Until today, the European Union has approved two vaccines to combat COVID-19. A first vaccine developed by BioNTech and Pfizer was approved at the end of 2020. This moment brought an increased hope to put an end to COVID-19, which was reinforced with the approval of a second vaccine developed by Moderna at the beginning of 2021.
Both vaccines passed the tests and complied with the standards set by the European Medicines Agency (EMA) for its safety, effectiveness and quality.
The efforts taken to get to this point have been of an extraordinary nature. As vaccine development is usually a very complex and lengthy process, special and joint efforts were necessary to speed up the development of the vaccine. Thanks to the EU strategy for COVID-19 vaccines, the first vaccine was developed in less than a year, compared to the usual period of around 10 years for other vaccines.
The urgency led the EU to stand more united by ensuring that the most promising candidates are supported in their vaccine development and in the building-up of manufacturing capacity. It is within the framework of the EU`s research and innovation programme, Horizon 2020 and the significant financial support of the European Fund for Strategic Investments that the BioNTech and Pfizer vaccine was developed. High Representative Josep Borrell commented this achievement: “So we Europeans can be especially proud of this success”.
Strict and robust authorisation procedures and safety standards must be respected at all times. This requires running clinical trials in parallel with investing in production capacity to be able to produce millions, or even billions of doses of a successful vaccine.
The development of a safe and effective vaccine is at the heart of the EU’s coronavirus response. The achievement of having now two authorised vaccines promises a lasting response to the pandemic.
There will be no recovery of the global economy with entire world regions lagging behind in terms of vaccinations. The EU launched a Global Coronavirus Response to mobilise resources and join forces among countries and global health organisations to accelerate the development and deployment of diagnostics, therapeutics and vaccines wherever they are needed.
A global pandemic needs to be solved globally.
The EU is committed to help ensure that everyone who needs a COVID-19 vaccine has access to it, anywhere in the world. That is why we are supporting the COVAX Facility. This global initiative brings together governments and manufacturers to ensure that COVID-19 vaccines reach those in greatest need: whoever they are and wherever they live.
The EU brings a key contribution to ensure over one billion vaccine doses will be made available to people in low and middle-income countries by the end of 2021.
In addition, vaccines procured by the EU will be made available to partners in the Western Balkans, the European neighbourhood and in the frame of humanitarian crises.
The continuous support of a multilateral effort will be key to ensure that the pandemic is fought at a global scale. It has always been essential that we team up with partners around the world. Not only with businesses and civil society organisations, but also with other countries, that can contribute with valuable expertise.

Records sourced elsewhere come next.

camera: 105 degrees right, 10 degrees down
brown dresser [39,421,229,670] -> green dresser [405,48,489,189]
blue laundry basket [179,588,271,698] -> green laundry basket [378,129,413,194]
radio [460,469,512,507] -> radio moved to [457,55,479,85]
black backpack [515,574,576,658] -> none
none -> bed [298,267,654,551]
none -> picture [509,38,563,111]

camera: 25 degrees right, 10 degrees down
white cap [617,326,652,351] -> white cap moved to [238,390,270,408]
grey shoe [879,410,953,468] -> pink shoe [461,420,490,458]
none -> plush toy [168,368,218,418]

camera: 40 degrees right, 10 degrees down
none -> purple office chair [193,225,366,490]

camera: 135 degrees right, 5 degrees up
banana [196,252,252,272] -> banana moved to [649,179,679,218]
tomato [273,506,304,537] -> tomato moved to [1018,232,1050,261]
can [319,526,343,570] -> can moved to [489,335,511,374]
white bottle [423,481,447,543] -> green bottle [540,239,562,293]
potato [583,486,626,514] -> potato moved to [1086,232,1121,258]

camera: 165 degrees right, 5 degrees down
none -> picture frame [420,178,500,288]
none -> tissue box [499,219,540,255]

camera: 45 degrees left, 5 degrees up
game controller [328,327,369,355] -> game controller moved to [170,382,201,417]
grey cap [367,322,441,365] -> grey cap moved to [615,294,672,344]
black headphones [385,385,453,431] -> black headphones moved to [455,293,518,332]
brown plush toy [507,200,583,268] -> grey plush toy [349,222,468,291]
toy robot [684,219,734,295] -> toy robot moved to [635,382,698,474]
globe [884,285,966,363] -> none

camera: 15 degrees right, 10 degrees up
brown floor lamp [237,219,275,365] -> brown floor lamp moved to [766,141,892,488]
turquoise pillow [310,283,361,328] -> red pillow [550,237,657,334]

“Each country and region has particular strengths. Some, like India, have a lot of experience in vaccine production or distributions under difficult climatic conditions. We also have to work closely with Africa to tap their experience in handling infectious diseases on the ground” highlighted High Representative Josep Borrell.
The COVID-19 is not a European challenge, but a global one. The work developed so far has demonstrated the benefits of a joined-up EU approach in speeding up vaccine development. ‘Team Europe’ approach has brought relief to many around the world.
The European Union continues working on and supporting the development of more solutions to put an end to the pandemic, and assuming its responsibility, together with its Member States, to make a vaccine universally available.